During the month leading up to the US midterm elections, talk of a commanding Republican victory went from a “red wave” to a “red tsunami”. The Republicans were on for the win. The polls and gambling markets, or so-called “prediction markets”, were confident.
Only the red wave never broke – Democrats tightened their shaky grip on the Senate and, while they lost control of the House, they did so by a much narrower margin than had been expected.
As part of my research on political betting and gambling markets, I’ve identified a surge of interest in political gambling since the Brexit referendum and the 2016 US presidential election. Underdog victories in these contests alerted many people in the UK and US – but also internationally – to the opportunity to win big by gambling on politics. And, along with the latest polls, what the betting markets are saying is increasingly considered a good predictor of future events. But not this time.
In the run-up to the US midterm, I was betting (with my own money) against the Republican wave and for a close election – not out of any particular insight so much as caution.
When the results began to trickle in and it became clear the predicted Republican takeover was not happening, I had an unexpectedly successful few days of profits. Meanwhile, I frantically tried to figure out why the betting markets had predicted otherwise and what this failure meant.
Why so wrong?
To understand why the gambling markets got it so wrong, we first need to look at what evidence there was for a red wave.
1. History says so
First up there’s historical precedence. The party of a first-term US president almost always loses significant numbers of seats in both houses of Congress in the midterms two years after they are elected.
2. The polls tightened
The polls also indicated that a red wave could happen. Democrats took the lead in the polls in mid-June, but the lead started narrowing in mid-September, with the Democrats and Republicans tied on 50 senate seats each on November 1.
3. Predictions went red
While some polls indicated a tight race, organisations using more complex predictive models swung towards Republicans. By election day, FiveThirtyEight, the highest-profile of these organisations, was predicting the Republicans would take control of the Senate 59 times out of a hundred – and people listened.
4. The odds were high
This meant the markets were heavily favouring Republicans by late October. On the UK site Betfair, the world’s largest betting exchange, the likelihood of a republican majority shot above 50% on October 19 and peaked at 78% on election day – only to crash to 12% a day later as results began to become clear. On the foremost US provider, PredictIt, Republicans were trading at around 75 cents a share (a winning share returns US$1, a losing share 0 cents) before they, too, crashed in the face of election count data.
Inflated victory
Now looking back, it’s clear that a market bubble had inflated around a Republican victory. One of the maxims repeated in political betting circles is “bet the trend, not the poll” and the trend, as evidenced in the polling, started shifting sharply towards Republicans before then levelling off. Betters and modellers projected the original trend towards Republicans and ignored the levelling off.
There were some in the community who were arguing against the crowd – that the odds had shifted too far towards the Republicans. But their voices were drowned out in a sea of optimism (or pessimism, depending on your politics). Indeed, Matthew Shaddick, head of politics at the UK betting exchange Smarkets, spoke about it on the company podcast. He said that the last month before the election was “one-way traffic” with everyone wanting to back Republicans.
The sophistication and budgets of election campaigns in the US are also so extensive that considerable effort is made to influence the narrative through polling. According to my contacts, there was a flurry of Republican-leaning polls that were pushing their chances. And, as we know, polls influence people’s decisions when it comes to betting.

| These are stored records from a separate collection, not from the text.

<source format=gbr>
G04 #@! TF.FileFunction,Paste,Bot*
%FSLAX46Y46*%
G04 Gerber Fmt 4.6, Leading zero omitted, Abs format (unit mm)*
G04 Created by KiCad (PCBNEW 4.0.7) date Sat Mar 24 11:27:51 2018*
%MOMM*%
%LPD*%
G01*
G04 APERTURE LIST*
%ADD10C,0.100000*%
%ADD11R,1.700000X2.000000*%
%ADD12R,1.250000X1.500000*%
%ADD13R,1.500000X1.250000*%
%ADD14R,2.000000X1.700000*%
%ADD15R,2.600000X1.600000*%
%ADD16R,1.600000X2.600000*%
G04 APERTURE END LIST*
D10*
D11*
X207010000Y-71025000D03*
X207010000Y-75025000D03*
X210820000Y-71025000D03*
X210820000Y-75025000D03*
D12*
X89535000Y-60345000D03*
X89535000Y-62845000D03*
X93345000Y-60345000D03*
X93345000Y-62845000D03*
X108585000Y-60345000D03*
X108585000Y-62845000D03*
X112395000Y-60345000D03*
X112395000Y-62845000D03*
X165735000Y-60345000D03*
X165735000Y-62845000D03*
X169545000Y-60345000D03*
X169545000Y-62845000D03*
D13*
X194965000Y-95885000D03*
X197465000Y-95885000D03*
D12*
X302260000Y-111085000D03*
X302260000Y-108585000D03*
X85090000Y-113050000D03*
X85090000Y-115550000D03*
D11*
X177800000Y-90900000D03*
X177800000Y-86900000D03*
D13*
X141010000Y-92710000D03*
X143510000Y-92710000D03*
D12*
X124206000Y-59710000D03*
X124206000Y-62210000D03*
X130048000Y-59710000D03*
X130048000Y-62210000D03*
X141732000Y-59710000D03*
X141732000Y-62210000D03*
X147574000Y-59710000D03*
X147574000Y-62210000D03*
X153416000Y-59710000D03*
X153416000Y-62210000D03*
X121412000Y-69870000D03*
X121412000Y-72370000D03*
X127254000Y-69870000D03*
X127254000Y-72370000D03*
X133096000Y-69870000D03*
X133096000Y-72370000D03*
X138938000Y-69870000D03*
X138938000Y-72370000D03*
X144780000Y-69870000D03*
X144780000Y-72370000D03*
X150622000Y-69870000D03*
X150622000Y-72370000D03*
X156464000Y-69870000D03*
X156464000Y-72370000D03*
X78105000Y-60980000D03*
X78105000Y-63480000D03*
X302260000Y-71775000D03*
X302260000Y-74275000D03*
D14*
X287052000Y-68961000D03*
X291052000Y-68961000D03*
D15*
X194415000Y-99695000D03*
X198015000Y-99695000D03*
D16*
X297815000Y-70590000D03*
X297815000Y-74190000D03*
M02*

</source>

I’m also often asked whether political parties might bet on themselves to improve the perception of their campaign. While this is less likely to have any consequence with larger events such as the US elections, as with polling, at a smaller scale it can have an effect on a candidate’s implied probability of winning, which can then filter into the media.

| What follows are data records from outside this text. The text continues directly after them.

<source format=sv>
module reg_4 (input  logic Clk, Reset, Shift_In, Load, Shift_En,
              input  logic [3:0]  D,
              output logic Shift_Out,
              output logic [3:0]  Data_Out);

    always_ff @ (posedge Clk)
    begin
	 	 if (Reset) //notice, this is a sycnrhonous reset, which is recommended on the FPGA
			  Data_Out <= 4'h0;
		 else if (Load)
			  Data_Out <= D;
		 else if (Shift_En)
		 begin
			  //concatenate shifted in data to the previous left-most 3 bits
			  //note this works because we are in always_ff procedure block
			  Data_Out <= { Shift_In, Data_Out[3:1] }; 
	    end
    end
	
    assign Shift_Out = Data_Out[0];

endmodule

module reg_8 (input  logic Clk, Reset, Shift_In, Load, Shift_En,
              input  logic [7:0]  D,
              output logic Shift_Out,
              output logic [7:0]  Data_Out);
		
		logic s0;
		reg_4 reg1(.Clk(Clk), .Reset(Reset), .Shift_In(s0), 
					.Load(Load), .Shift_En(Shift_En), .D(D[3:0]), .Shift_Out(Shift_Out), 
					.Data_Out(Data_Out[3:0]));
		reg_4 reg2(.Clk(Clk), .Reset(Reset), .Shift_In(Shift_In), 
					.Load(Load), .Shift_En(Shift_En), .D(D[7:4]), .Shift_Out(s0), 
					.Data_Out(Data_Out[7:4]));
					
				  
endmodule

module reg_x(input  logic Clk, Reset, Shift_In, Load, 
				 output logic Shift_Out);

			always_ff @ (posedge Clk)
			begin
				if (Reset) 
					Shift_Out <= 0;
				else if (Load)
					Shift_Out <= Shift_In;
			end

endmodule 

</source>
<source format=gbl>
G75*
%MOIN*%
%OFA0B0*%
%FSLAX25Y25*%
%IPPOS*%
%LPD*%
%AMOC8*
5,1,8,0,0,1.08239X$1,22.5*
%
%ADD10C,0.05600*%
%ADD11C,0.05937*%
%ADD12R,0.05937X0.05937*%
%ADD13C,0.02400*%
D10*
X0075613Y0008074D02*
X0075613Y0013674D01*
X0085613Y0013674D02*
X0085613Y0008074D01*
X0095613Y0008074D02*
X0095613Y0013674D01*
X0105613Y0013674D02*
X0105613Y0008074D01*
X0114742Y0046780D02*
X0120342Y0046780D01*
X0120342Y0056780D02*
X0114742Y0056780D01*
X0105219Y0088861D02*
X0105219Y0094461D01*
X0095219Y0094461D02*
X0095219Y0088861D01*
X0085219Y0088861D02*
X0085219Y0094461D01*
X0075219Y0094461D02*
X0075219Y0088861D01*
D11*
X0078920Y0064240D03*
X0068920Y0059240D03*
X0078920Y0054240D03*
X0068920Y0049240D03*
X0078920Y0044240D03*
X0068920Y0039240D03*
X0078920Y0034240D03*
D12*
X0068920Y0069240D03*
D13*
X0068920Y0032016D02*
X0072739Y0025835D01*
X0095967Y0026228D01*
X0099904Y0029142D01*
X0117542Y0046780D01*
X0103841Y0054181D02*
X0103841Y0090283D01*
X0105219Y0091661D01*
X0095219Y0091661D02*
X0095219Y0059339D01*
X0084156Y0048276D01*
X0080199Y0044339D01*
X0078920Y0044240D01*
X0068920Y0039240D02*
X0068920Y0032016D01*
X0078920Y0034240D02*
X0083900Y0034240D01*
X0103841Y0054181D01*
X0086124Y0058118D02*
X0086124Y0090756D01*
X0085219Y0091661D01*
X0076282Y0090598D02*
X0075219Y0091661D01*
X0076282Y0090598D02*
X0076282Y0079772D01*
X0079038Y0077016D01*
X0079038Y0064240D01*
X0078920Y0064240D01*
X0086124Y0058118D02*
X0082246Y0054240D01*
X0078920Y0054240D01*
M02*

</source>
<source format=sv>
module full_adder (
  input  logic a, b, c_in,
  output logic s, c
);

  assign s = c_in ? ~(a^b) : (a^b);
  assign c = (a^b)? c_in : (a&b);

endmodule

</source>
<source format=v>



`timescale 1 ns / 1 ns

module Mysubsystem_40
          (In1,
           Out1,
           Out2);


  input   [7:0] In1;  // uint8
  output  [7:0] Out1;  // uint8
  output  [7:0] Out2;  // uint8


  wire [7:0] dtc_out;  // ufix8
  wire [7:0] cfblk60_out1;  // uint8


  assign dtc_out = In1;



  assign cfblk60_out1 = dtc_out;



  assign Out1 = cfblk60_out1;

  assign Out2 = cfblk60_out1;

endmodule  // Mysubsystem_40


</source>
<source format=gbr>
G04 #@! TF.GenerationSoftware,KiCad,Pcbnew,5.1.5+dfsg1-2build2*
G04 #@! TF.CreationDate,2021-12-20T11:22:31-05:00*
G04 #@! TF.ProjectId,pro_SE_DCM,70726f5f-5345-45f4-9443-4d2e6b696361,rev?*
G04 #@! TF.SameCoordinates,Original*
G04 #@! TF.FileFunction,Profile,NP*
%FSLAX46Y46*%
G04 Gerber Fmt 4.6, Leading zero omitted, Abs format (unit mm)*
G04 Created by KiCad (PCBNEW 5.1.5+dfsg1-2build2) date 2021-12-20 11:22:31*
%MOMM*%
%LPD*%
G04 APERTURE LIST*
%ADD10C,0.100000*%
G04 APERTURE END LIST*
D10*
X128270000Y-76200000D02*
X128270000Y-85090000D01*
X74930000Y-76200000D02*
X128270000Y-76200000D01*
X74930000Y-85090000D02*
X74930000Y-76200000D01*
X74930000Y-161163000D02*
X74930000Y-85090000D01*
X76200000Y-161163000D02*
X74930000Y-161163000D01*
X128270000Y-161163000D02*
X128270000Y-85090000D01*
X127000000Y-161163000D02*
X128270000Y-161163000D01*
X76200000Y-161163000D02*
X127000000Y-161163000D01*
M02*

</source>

There is more research to be done, but this failure of prediction could not come at a worse time for US political gambling providers, styled as prediction markets. They have been trying to convince a sceptical regulator, the Commodity Futures Trading Commission, that political gambling markets add value to politics and financial traders because of their predictive potency. Indeed, gambling markets are usually considered much more accurate than polls, but it’s hard to see the midterms as anything other than a failure of prediction.